Les raisons d’un boycott islamiste
Justice et Spiritualité (Aladl wal Ihsane), sans doute le mouvement islamiste le plus important du Maroc, est interdit d’activité politique et ne présente aucun candidat aux élections du 27 septembre. Entretien avec Fathallah ARSALAN, porte-parole officiel du mouvement.
La Médina : Dans quel champ peut-on inscrire votre action ? Est-ce dans le champ politique ou dans le champ religieux ?
Fathallah Arsalan : Cette dualité nous ramène à la problématique du dialogue avec l’Occident qui voit, selon sa vision laïque, dans notre comportement sur le terrain une image de parti politique et dans notre mission principale l’action politique ; c’est pourquoi on nous demande souvent notre position quant à la scène politique ou envers les élections.
Vous n’êtes donc pas un mouvement politique ?
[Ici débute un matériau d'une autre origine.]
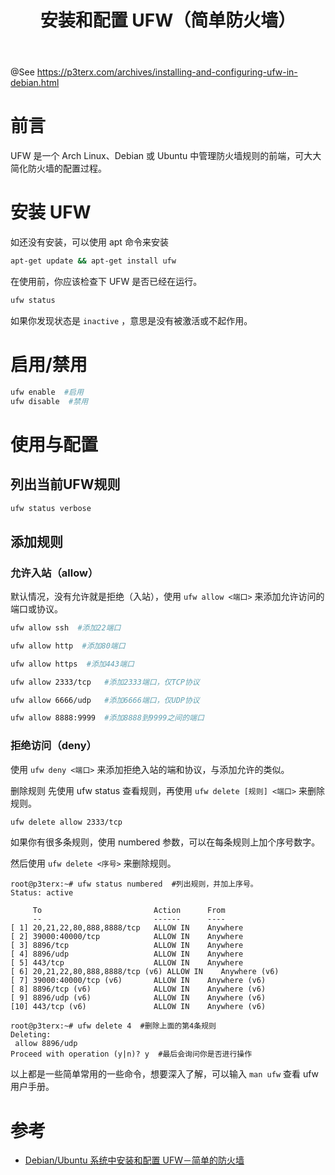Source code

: #+TITLE: 安装和配置 UFW（简单防火墙）

@See https://p3terx.com/archives/installing-and-configuring-ufw-in-debian.html

* 前言
UFW 是一个 Arch Linux、De­bian 或 Ubuntu 中管理防火墙规则的前端，可大大简化防火墙的配置过程。

* 安装 UFW
如还没有安装，可以使用 apt 命令来安装
#+BEGIN_SRC sh
apt-get update && apt-get install ufw
#+END_SRC

在使用前，你应该检查下 UFW 是否已经在运行。
#+BEGIN_SRC sh
ufw status
#+END_SRC
如果你发现状态是 =inactive= ，意思是没有被激活或不起作用。

* 启用/禁用
#+BEGIN_SRC sh
ufw enable  #启用
ufw disable  #禁用
#+END_SRC

* 使用与配置
** 列出当前UFW规则
#+BEGIN_SRC sh
ufw status verbose
#+END_SRC

** 添加规则
*** 允许入站（allow）
默认情况，没有允许就是拒绝（入站），使用 =ufw allow <端口>= 来添加允许访问的端口或协议。
#+BEGIN_SRC sh
ufw allow ssh  #添加22端口

ufw allow http  #添加80端口

ufw allow https  #添加443端口

ufw allow 2333/tcp   #添加2333端口，仅TCP协议

ufw allow 6666/udp   #添加6666端口，仅UDP协议

ufw allow 8888:9999  #添加8888到9999之间的端口
#+END_SRC

*** 拒绝访问（deny）
使用 =ufw deny <端口>= 来添加拒绝入站的端和协议，与添加允许的类似。

删除规则
先使用 ufw status 查看规则，再使用 =ufw delete [规则] <端口>= 来删除规则。
#+BEGIN_SRC sh
ufw delete allow 2333/tcp
#+END_SRC
如果你有很多条规则，使用 numbered 参数，可以在每条规则上加个序号数字。

然后使用 =ufw delete <序号>= 来删除规则。
#+BEGIN_EXAMPLE
root@p3terx:~# ufw status numbered  #列出规则，并加上序号。
Status: active

     To                         Action      From
     --                         ------      ----
[ 1] 20,21,22,80,888,8888/tcp   ALLOW IN    Anywhere
[ 2] 39000:40000/tcp            ALLOW IN    Anywhere
[ 3] 8896/tcp                   ALLOW IN    Anywhere
[ 4] 8896/udp                   ALLOW IN    Anywhere
[ 5] 443/tcp                    ALLOW IN    Anywhere
[ 6] 20,21,22,80,888,8888/tcp (v6) ALLOW IN    Anywhere (v6)
[ 7] 39000:40000/tcp (v6)       ALLOW IN    Anywhere (v6)
[ 8] 8896/tcp (v6)              ALLOW IN    Anywhere (v6)
[ 9] 8896/udp (v6)              ALLOW IN    Anywhere (v6)
[10] 443/tcp (v6)               ALLOW IN    Anywhere (v6)

root@p3terx:~# ufw delete 4  #删除上面的第4条规则
Deleting:
 allow 8896/udp
Proceed with operation (y|n)? y  #最后会询问你是否进行操作
#+END_EXAMPLE
以上都是一些简单常用的一些命令，想要深入了解，可以输入 =man ufw= 查看 ufw 用户手册。

* 参考
 - [[https://linux.cn/article-2489-1.html][Debian/Ubuntu 系统中安装和配置 UFW－简单的防火墙]]

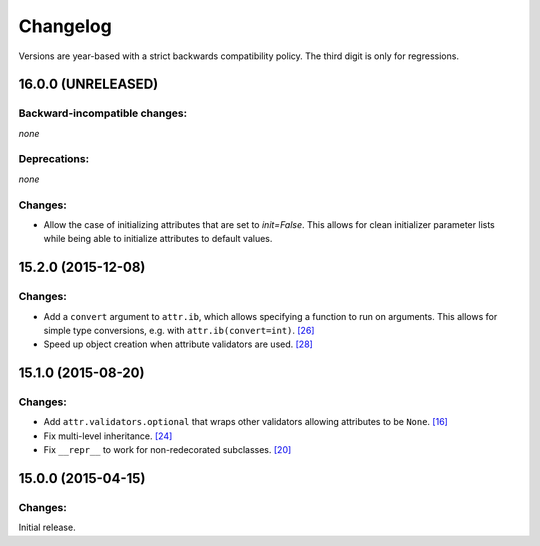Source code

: Changelog
=========

Versions are year-based with a strict backwards compatibility policy.
The third digit is only for regressions.


16.0.0 (UNRELEASED)
-------------------


Backward-incompatible changes:
^^^^^^^^^^^^^^^^^^^^^^^^^^^^^^

*none*


Deprecations:
^^^^^^^^^^^^^

*none*


Changes:
^^^^^^^^

- Allow the case of initializing attributes that are set to `init=False`.
  This allows for clean initializer parameter lists while being able to initialize attributes to default values.


15.2.0 (2015-12-08)
-------------------


Changes:
^^^^^^^^

- Add a ``convert`` argument to ``attr.ib``, which allows specifying a function to run on arguments.
  This allows for simple type conversions, e.g. with ``attr.ib(convert=int)``.
  `[26] <https://github.com/hynek/attrs/issues/26>`_
- Speed up object creation when attribute validators are used.
  `[28] <https://github.com/hynek/attrs/issues/28>`_


15.1.0 (2015-08-20)
-------------------


Changes:
^^^^^^^^

- Add ``attr.validators.optional`` that wraps other validators allowing attributes to be ``None``.
  `[16] <https://github.com/hynek/attrs/issues/16>`_
- Fix multi-level inheritance.
  `[24] <https://github.com/hynek/attrs/issues/24>`_
- Fix ``__repr__`` to work for non-redecorated subclasses.
  `[20] <https://github.com/hynek/attrs/issues/20>`_


15.0.0 (2015-04-15)
-------------------


Changes:
^^^^^^^^

Initial release.
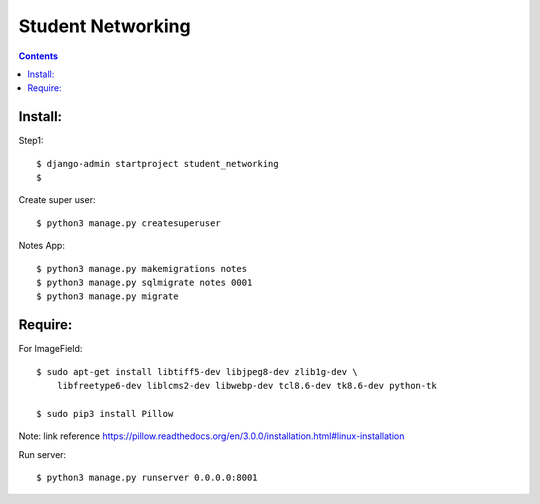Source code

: ==================
Student Networking
==================

.. contents::


Install:
========

Step1::

    $ django-admin startproject student_networking
    $

Create super user::

    $ python3 manage.py createsuperuser

Notes App::

    $ python3 manage.py makemigrations notes
    $ python3 manage.py sqlmigrate notes 0001
    $ python3 manage.py migrate


Require:
========

For ImageField::

    $ sudo apt-get install libtiff5-dev libjpeg8-dev zlib1g-dev \
        libfreetype6-dev liblcms2-dev libwebp-dev tcl8.6-dev tk8.6-dev python-tk

    $ sudo pip3 install Pillow

Note: link reference https://pillow.readthedocs.org/en/3.0.0/installation.html#linux-installation

Run server::

    $ python3 manage.py runserver 0.0.0.0:8001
Nous ne le sommes pas au sens occidental du terme, mais cela ne veut pas dire que nous n’accordons pas d’intérêt à la politique ou que nous ne somme pas intéressés par la participation au pouvoir. Bien au contraire, nous pensons que les élections sont nécessaires et que la participation au pouvoir est indispensable. Mais nous estimons que pour le moment, les conditions actuelles n’incitent pas à notre participation et nous travaillons, quand même, pour la satisfaction des conditions plus favorables. Pour mieux expliciter notre identité, nous sommes un mouvement sociétal qui s’articule autour de deux principes qui se complètent et qui font l’intitulé même de notre association : d’un coté, la Justice(Adl) comme mobile de notre action politique et, de l’autre, Al Ihsane, difficile à traduire, mais entendu comme renforcement du rapport avec Dieu et perfection de toute action envers soi même et envers les autres.
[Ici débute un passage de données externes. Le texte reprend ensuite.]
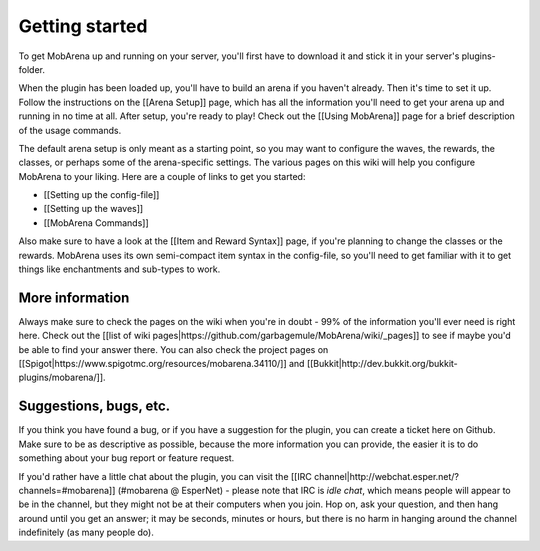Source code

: ###############
Getting started
###############

To get MobArena up and running on your server, you'll first have to
download it and stick it in your server's plugins-folder.

When the plugin has been loaded up, you'll have to build an arena if you
haven't already. Then it's time to set it up. Follow the instructions on
the [[Arena Setup]] page, which has all the information you'll need to
get your arena up and running in no time at all. After setup, you're
ready to play! Check out the [[Using MobArena]] page for a brief
description of the usage commands.

The default arena setup is only meant as a starting point, so you may
want to configure the waves, the rewards, the classes, or perhaps some
of the arena-specific settings. The various pages on this wiki will help
you configure MobArena to your liking. Here are a couple of links to get
you started:

-  [[Setting up the config-file]]
-  [[Setting up the waves]]
-  [[MobArena Commands]]

Also make sure to have a look at the [[Item and Reward Syntax]] page, if
you're planning to change the classes or the rewards. MobArena uses its
own semi-compact item syntax in the config-file, so you'll need to get
familiar with it to get things like enchantments and sub-types to work.

****************
More information
****************

Always make sure to check the pages on the wiki when you're in doubt -
99% of the information you'll ever need is right here. Check out the
[[list of wiki
pages\|https://github.com/garbagemule/MobArena/wiki/\_pages]] to see if
maybe you'd be able to find your answer there. You can also check the
project pages on
[[Spigot\|https://www.spigotmc.org/resources/mobarena.34110/]] and
[[Bukkit\|http://dev.bukkit.org/bukkit-plugins/mobarena/]].

***********************
Suggestions, bugs, etc.
***********************

If you think you have found a bug, or if you have a suggestion for the
plugin, you can create a ticket here on Github. Make sure to be as
descriptive as possible, because the more information you can provide,
the easier it is to do something about your bug report or feature
request.

If you'd rather have a little chat about the plugin, you can visit the
[[IRC channel\|http://webchat.esper.net/?channels=#mobarena]] (#mobarena
@ EsperNet) - please note that IRC is *idle chat*, which means people
will appear to be in the channel, but they might not be at their
computers when you join. Hop on, ask your question, and then hang around
until you get an answer; it may be seconds, minutes or hours, but there
is no harm in hanging around the channel indefinitely (as many people
do).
Notre projet est surtout de développer l’homme qui va faire face à l’ensemble des défis, car la réforme politique à elle seule n’est pas suffisante et le comportement des élus, par exemple, nous importe beaucoup. Contrairement aux autres partis qui ne tiennent pas compte de la moralité de leurs candidats, nous pensons qu’il faut donc éduquer l’homme sur les précepts de l’islam pour aspirer à la renaissance de la Oumma.
Quelles sont alors les conditions dont vous parlez ?
Les problèmes du Maroc sont si pesants, si urgents et appellent les bonnes volontés de toutes les composantes de la société, sans exclusion, à des réflexions à travers un dialogue sérieux et sans traits rouge.
Quel sera l’objet de ce dialogue ?
Une réforme constitutionnelle permettant d’élargir les prérogatives du gouvernement et de le responsabiliser davantage, à l’image des autres pays démocratiques, par exemple.
C’est ce que demandent d’autres formations non islamistes. Le problème pour vous est donc principalement politique?
Mais ce que nous demandons tient compte de la référence islamique. Nous voulons changer la manière de gouverner, en nous fondant sur le statut du Commandeur des croyants en islam. Ce changement est dans l’intérêt même du pouvoir.
Avez vous des propositions pratiques et immédiates ?
Il est urgent de nouer un pacte national entre les différents composantes de la société, et d’investir au Maroc les fonds détenus à l’étranger par les responsables, pour acquérir la confiance des investisseurs étrangers.
Mais vous demandez le rapatriement des fonds marocains à l’étranger… N’est-ce pas une fuite en avant ?
C’est difficile, mais le Maroc n’a pas d’autre choix.
Vous incitez au boycott des élections et en même temps vous dites que les conditions ne vous sont pas favorables. Pourquoi ne vous pas vous occuper de l’action religieuse et laisser tranquilles ceux qui veulent faire de la politique ?
Les populations ne nous ont pas attendus pour boycotter les élections, elles l’ont déjà fait. Nous sommes en principe pour la participation politique et nous voulons exercer le pouvoir. La non participation est exclue de notre projet mais pour le moment, nous disons que les élections ne sont d’aucune utilité en l’absence des réformes des institutions étatiques. Le gouvernement ne fait qu’exécuter les directives royales et tous les partis concourent à l’exécution des seules politiques du pouvoir.
Les idées de votre mouvement sont surtout celles de votre leader Abdessalam Yassine ?
Le professeur Yassine est un penseur à l’échelle du monde musulman, il a une œuvre d’une trentaine de livres, il a élaboré une théorie complète concernant le système politique, l’économie, la question de la femme, etc. Il n’écrit pas seulement pour notre mouvement, mais pour tout le monde, et nous nous servons de ses idées pour les développer dans les différents champs où interviennent nos cellules. Nous comptons aussi une vingtaine de livres écrits par d’autres membres de notre organisation.